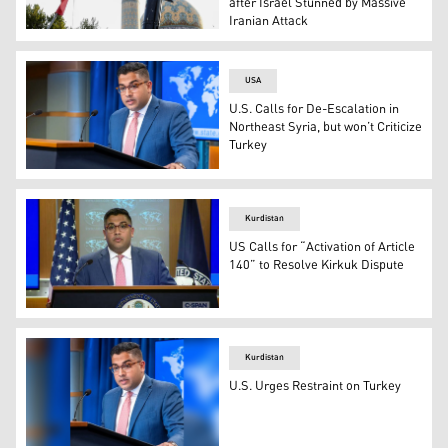
after Israel Stunned by Massive
Iranian Attack
Iranians lift up a flag and the mock-up of a missile durin
USA
U.S. Calls for De-Escalation in
Northeast Syria, but won’t Criticize
Turkey
US Principal Deputy Spokesperson Vedant Patel (Photo:
Kurdistan
US Calls for “Activation of Article
140” to Resolve Kirkuk Dispute
US Deputy State Department Spokesperson, Vedant Pate
Kurdistan
U.S. Urges Restraint on Turkey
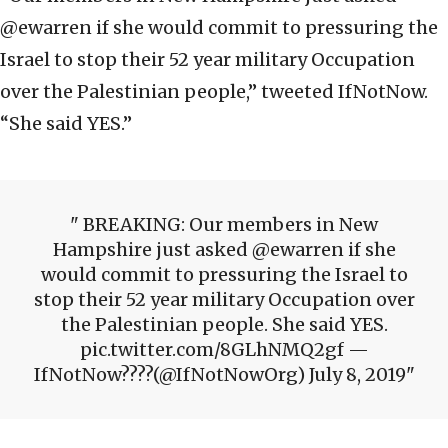
@ewarren if she would commit to pressuring the
Israel to stop their 52 year military Occupation
over the Palestinian people,” tweeted IfNotNow.
“She said YES.”
BREAKING: Our members in New
Hampshire just asked @ewarren if she
would commit to pressuring the Israel to
stop their 52 year military Occupation over
the Palestinian people. She said YES.
pic.twitter.com/8GLhNMQ2gf —
IfNotNow????(@IfNotNowOrg) July 8, 2019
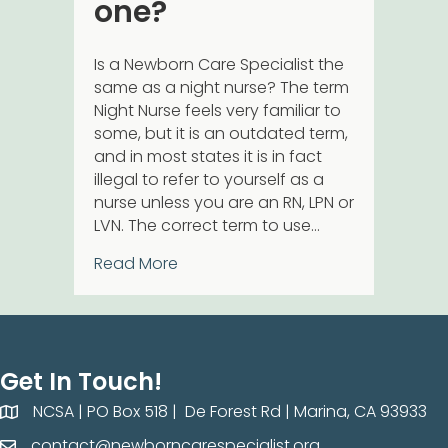
one?
Is a Newborn Care Specialist the
same as a night nurse? The term
Night Nurse feels very familiar to
some, but it is an outdated term,
and in most states it is in fact
illegal to refer to yourself as a
nurse unless you are an RN, LPN or
LVN. The correct term to use…
about What is a Newborn Care Spe
Read More
Get In Touch!
NCSA | PO Box 518 | De Forest Rd | Marina, CA 93933
NCSA | PO Box 518 | De Forest Rd | Marina, CA 93933
contact@newborncarespecialist.org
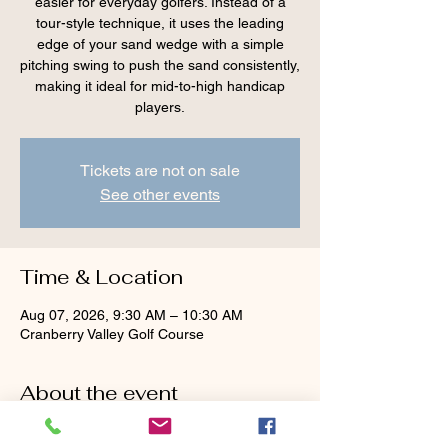
easier for everyday golfers. Instead of a
tour-style technique, it uses the leading
edge of your sand wedge with a simple
pitching swing to push the sand consistently,
making it ideal for mid-to-high handicap
players.
Tickets are not on sale
See other events
Time & Location
Aug 07, 2026, 9:30 AM – 10:30 AM
Cranberry Valley Golf Course
About the event
Tour advice — 
face wide open, aim left, dig 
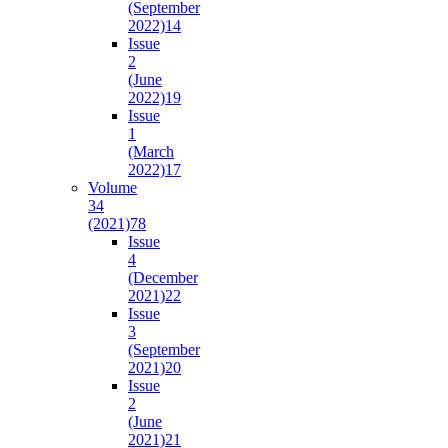
(September
2022)
14
Issue
2
(June
2022)
19
Issue
1
(March
2022)
17
Volume
34
(2021)
78
Issue
4
(December
2021)
22
Issue
3
(September
2021)
20
Issue
2
(June
2021)
21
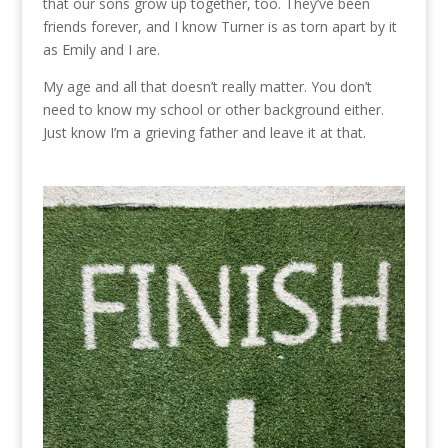
that our sons grow up together, too. They’ve been
friends forever, and I know Turner is as torn apart by it
as Emily and I are.
My age and all that doesn’t really matter. You don’t
need to know my school or other background either.
Just know I’m a grieving father and leave it at that.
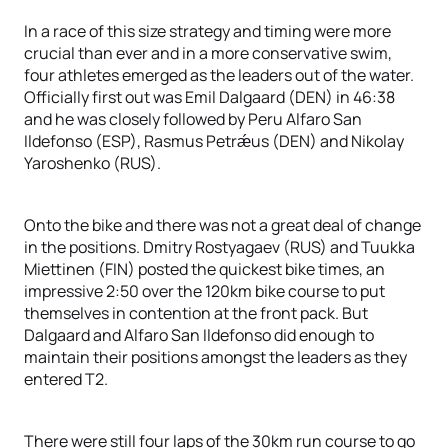
In a race of this size strategy and timing were more
crucial than ever and in a more conservative swim,
four athletes emerged as the leaders out of the water.
Officially first out was Emil Dalgaard (DEN) in 46:38
and he was closely followed by Peru Alfaro San
Ildefonso (ESP), Rasmus Petrǽus (DEN) and Nikolay
Yaroshenko (RUS).
Onto the bike and there was not a great deal of change
in the positions. Dmitry Rostyagaev (RUS) and Tuukka
Miettinen (FIN) posted the quickest bike times, an
impressive 2:50 over the 120km bike course to put
themselves in contention at the front pack. But
Dalgaard and Alfaro San Ildefonso did enough to
maintain their positions amongst the leaders as they
entered T2.
There were still four laps of the 30km run course to go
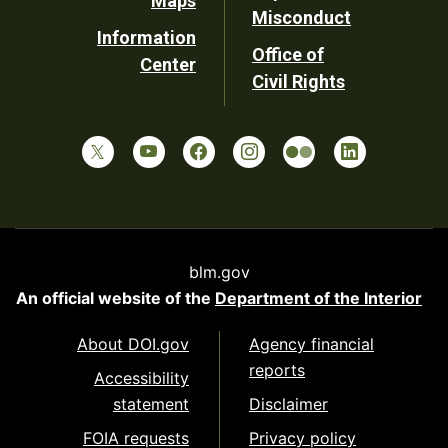
Maps
Misconduct
Information
Office of
Center
Civil Rights
blm.gov
An official website of the
Department of the Interior
About DOI.gov
Agency financial
reports
Accessibility
statement
Disclaimer
FOIA requests
Privacy policy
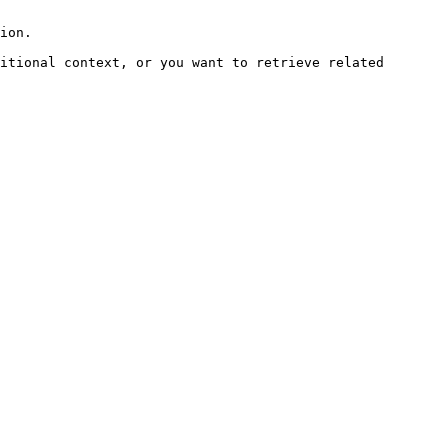
ion.

itional context, or you want to retrieve related 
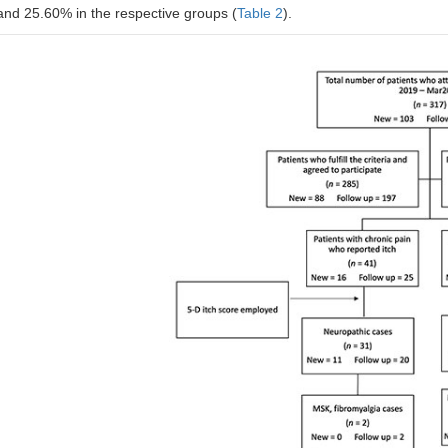
Occasionally affects this
and 25.60% in the respective groups (
Table 2
).
activity
Frequently affects this activity
Always affects this activity
#
Distribution
Face
Chest
Back
Thigh
Legs
Soles
Groin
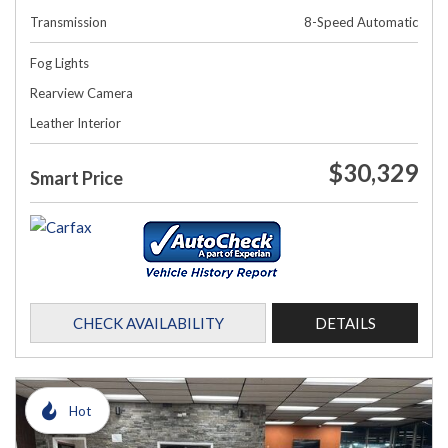
Transmission
8-Speed Automatic
Fog Lights
Rearview Camera
Leather Interior
$30,329
Smart Price
CHECK AVAILABILITY
DETAILS
Hot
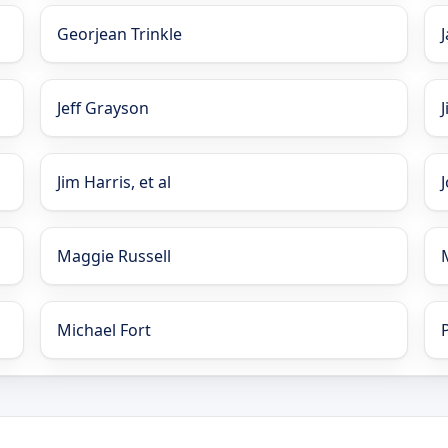
Georjean Trinkle
Jeff Grayson
Jim Harris, et al
Maggie Russell
Michael Fort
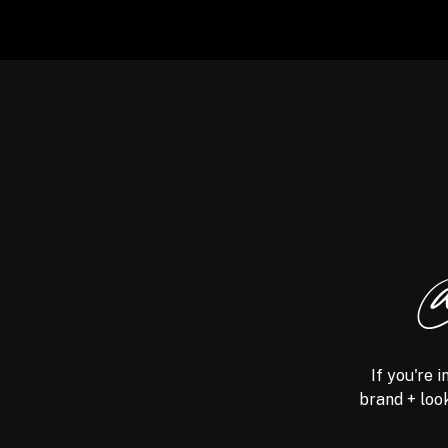
@
If you're 
brand + look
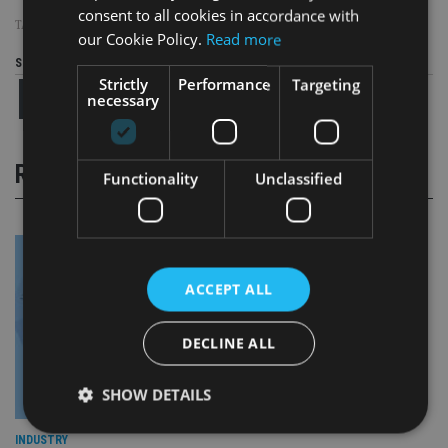
consent to all cookies in accordance with
TAGS:
BLICK ROTHENBERG
|
UK ADVISER
our Cookie Policy.
Read more
Share this article
Strictly
Performance
Targeting
necessary
RELATED STORIES
Functionality
Unclassified
ACCEPT ALL
DECLINE ALL
SHOW DETAILS
INDUSTRY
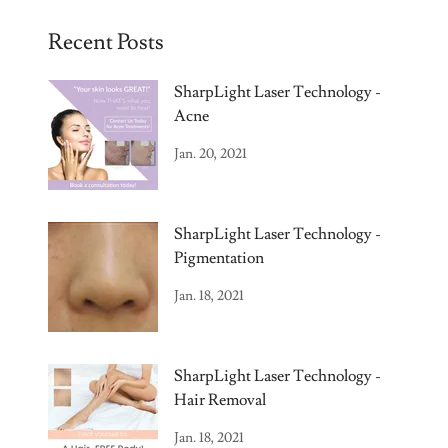
Recent Posts
SharpLight Laser Technology -
Acne
Jan. 20, 2021
SharpLight Laser Technology -
Pigmentation
Jan. 18, 2021
SharpLight Laser Technology -
Hair Removal
Jan. 18, 2021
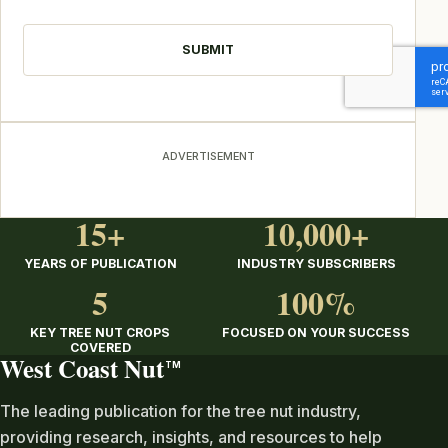
CAPTCHA
ADVERTISEMENT
15+
10,000+
YEARS OF PUBLICATION
INDUSTRY SUBSCRIBERS
5
100%
KEY TREE NUT CROPS
FOCUSED ON YOUR SUCCESS
COVERED
West Coast Nut
TM
The leading publication for the tree nut industry,
providing research, insights, and resources to help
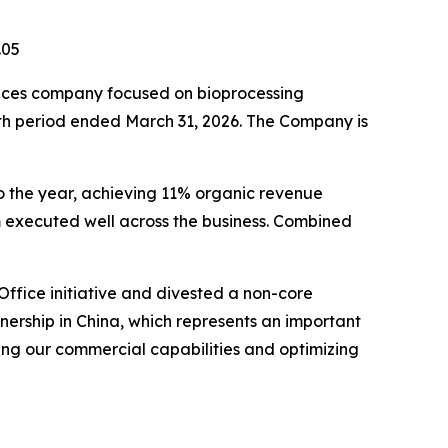
.05
ces company focused on bioprocessing
onth period ended March 31, 2026. The Company is
 to the year, achieving 11% organic revenue
 executed well across the business. Combined
ffice initiative and divested a non-core
tnership in China, which represents an important
ng our commercial capabilities and optimizing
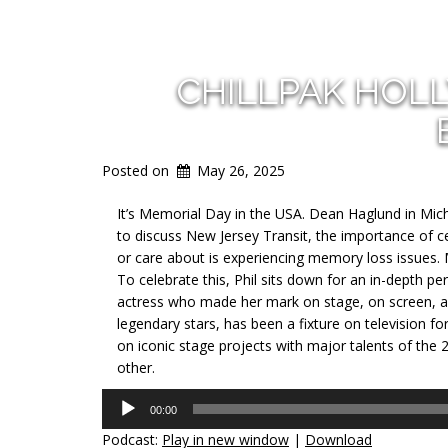
CHILLPAK HOL
Posted on
May 26, 2025
It’s Memorial Day in the USA. Dean Haglund in Michi
to discuss New Jersey Transit, the importance of
or care about is experiencing memory loss issues. 
To celebrate this, Phil sits down for an in-depth p
actress who made her mark on stage, on screen, a
legendary stars, has been a fixture on television 
on iconic stage projects with major talents of the 
other.
Audio
00:00
Player
Podcast:
Play in new window
|
Download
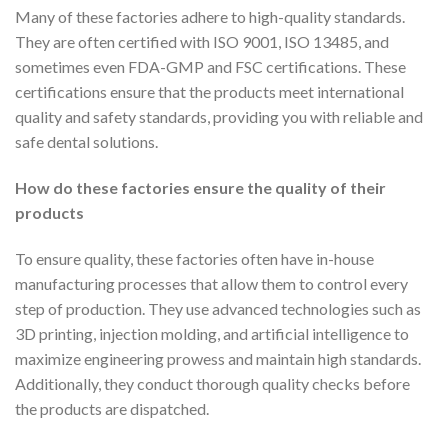
Many of these factories adhere to high-quality standards.
They are often certified with ISO 9001, ISO 13485, and
sometimes even FDA-GMP and FSC certifications. These
certifications ensure that the products meet international
quality and safety standards, providing you with reliable and
safe dental solutions.
How do these factories ensure the quality of their
products
To ensure quality, these factories often have in-house
manufacturing processes that allow them to control every
step of production. They use advanced technologies such as
3D printing, injection molding, and artificial intelligence to
maximize engineering prowess and maintain high standards.
Additionally, they conduct thorough quality checks before
the products are dispatched.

_ _ _ _

## Brief
Quote the rows from their very beginning through the line containing "contact@newborncarespecialist.org", with that line included, and leave out the pictures.

## Exercise solution
after Israel Stunned by Massive
Iranian Attack
Iranians lift up a flag and the mock-up of a missile durin
USA
U.S. Calls for De-Escalation in
Northeast Syria, but won’t Criticize
Turkey
US Principal Deputy Spokesperson Vedant Patel (Photo:
Kurdistan
US Calls for “Activation of Article
140” to Resolve Kirkuk Dispute
US Deputy State Department Spokesperson, Vedant Pate
Kurdistan
U.S. Urges Restraint on Turkey
@ewarren if she would commit to pressuring the
Israel to stop their 52 year military Occupation
over the Palestinian people,” tweeted IfNotNow.
“She said YES.”
BREAKING: Our members in New
Hampshire just asked @ewarren if she
would commit to pressuring the Israel to
stop their 52 year military Occupation over
the Palestinian people. She said YES.
pic.twitter.com/8GLhNMQ2gf —
IfNotNow????(@IfNotNowOrg) July 8, 2019
one?
Is a Newborn Care Specialist the
same as a night nurse? The term
Night Nurse feels very familiar to
some, but it is an outdated term,
and in most states it is in fact
illegal to refer to yourself as a
nurse unless you are an RN, LPN or
LVN. The correct term to use…
about What is a Newborn Care Spe
Read More
Get In Touch!
NCSA | PO Box 518 | De Forest Rd | Marina, CA 93933
NCSA | PO Box 518 | De Forest Rd | Marina, CA 93933
contact@newborncarespecialist.org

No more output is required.